Despite significant advancements in increasing distribution and development of vaccines against childhood killer diseases - including pneumococcal disease, rotavirus, and Haemophilus influenzae Type B - global efforts to reduce the burden of infection from neglected tropical diseases (NTDs) has greatly lagged, argues Sabin Vaccine Institute (Sabin) President Dr. Peter Hotez in an article for the June edition of Health Affairs.
NTDs, a group of 17 parasitic infections, represent a significant contributor to global poverty, and have well documented chronic and disabling effects. Yet efforts to develop vaccines for NTDs have not benefitted from larger ongoing initiatives to combat major childhood diseases.
In his article, "A Handful of 'Antipoverty' Vaccines Exist for Neglected Diseases, But the World's Poorest Billion People Need More," Dr. Hotez cites three critical reasons for the lack of interest in "antipoverty" vaccines:
- Though NTDs disable, they do not typically cause high levels of mortality leading some in the public health community to misleadingly conclude that NTDs are not a significant public health threat;
- NTDs predominately occur in rural settings and are largely hidden diseases unknown to the public and infrequently documented; and,
- Pharmaceutical companies are reluctant to make an investment in NTD vaccines because there is no financial incentive.
Public-private partnerships increasingly represent an innovative mechanism for developing NTD vaccines, states Dr. Hotez in his article. In particular, manufacturers from middle-income countries are increasingly partnering with U.S. organizations and academic institutions to generate a pipeline of vaccines for NTDs. Sabin's vaccine development program - currently developing vaccines for human hookworm infection and schistosomiasis - represents one of a limited number of such partnerships.
Dr. Hotez concludes by stating that "developing a new generation of antipoverty vaccines represents a highly innovative and meaningful approach to eliminating the world's neglected diseases, lifting the bottom billion out of poverty, and promoting international diplomacy."

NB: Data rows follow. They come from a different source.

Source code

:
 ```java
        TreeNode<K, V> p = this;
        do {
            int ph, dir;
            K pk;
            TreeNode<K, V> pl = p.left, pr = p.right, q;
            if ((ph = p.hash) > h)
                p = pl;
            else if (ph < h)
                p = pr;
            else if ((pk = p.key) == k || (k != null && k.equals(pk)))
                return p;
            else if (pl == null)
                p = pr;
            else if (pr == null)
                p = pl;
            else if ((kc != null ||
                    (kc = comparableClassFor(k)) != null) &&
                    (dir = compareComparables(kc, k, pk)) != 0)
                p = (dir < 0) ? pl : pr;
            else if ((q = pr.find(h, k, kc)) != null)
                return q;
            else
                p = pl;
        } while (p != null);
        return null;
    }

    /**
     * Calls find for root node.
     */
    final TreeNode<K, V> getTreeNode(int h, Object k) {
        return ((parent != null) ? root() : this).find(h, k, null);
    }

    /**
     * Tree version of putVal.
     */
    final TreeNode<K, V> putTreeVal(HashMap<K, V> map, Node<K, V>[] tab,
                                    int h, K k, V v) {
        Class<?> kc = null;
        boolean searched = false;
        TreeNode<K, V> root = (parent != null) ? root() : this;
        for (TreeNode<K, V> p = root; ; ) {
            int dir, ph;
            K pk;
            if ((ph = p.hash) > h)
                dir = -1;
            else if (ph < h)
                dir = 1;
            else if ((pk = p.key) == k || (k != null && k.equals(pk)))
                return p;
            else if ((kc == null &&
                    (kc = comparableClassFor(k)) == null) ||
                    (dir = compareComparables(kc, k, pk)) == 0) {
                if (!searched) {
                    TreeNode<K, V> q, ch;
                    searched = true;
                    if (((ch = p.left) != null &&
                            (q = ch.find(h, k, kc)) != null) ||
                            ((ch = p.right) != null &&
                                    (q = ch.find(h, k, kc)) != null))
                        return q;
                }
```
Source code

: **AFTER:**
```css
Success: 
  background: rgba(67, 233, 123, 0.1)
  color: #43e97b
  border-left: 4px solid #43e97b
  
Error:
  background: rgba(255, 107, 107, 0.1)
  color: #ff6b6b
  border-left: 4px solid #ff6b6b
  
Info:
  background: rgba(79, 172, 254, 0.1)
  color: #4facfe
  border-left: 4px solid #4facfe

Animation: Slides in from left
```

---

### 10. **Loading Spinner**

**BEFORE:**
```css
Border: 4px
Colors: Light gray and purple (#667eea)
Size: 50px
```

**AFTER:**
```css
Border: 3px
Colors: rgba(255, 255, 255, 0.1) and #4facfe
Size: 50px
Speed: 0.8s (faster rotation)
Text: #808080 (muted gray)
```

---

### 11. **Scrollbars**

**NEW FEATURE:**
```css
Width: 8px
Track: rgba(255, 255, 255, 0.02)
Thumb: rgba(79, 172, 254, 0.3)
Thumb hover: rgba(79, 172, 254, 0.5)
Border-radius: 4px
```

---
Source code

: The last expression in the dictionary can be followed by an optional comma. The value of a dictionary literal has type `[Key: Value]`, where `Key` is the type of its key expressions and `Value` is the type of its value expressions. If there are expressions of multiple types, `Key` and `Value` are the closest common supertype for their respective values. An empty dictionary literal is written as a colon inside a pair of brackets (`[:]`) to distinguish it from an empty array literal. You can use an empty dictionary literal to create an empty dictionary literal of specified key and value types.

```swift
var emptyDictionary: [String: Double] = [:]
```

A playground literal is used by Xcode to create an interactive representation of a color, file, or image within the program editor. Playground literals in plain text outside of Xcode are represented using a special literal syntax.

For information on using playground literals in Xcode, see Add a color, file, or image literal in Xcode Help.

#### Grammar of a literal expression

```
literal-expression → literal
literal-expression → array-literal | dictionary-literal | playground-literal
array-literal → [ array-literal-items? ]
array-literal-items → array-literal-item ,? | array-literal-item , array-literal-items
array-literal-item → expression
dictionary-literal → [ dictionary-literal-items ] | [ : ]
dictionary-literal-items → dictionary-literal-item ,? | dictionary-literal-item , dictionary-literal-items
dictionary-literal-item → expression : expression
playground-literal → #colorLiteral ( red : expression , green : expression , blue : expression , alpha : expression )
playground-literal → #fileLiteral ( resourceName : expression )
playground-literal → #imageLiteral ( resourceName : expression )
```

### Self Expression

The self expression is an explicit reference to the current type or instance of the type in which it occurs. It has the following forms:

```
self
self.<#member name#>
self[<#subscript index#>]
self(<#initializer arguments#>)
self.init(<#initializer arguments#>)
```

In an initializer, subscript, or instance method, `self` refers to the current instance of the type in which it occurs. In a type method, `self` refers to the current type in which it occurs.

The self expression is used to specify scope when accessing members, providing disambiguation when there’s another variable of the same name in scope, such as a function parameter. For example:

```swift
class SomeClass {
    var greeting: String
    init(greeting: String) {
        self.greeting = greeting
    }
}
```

To expand its own vaccine development efforts, Sabin recently announced a new partnership with Texas Children's Hospital and Baylor College of Medicine (BCM) to build a new center in Houston dedicated to developing vaccines for diseases of poverty. Sabin will transfer its vaccine operations to new laboratories at Texas Children's Hospital in September and will continue working with existing and new partners. As part of the move, Dr. Hotez also will become the founding dean of a new national school of tropical medicine at BCM that will train a new generation of medical practitioners focused on diseases of poverty.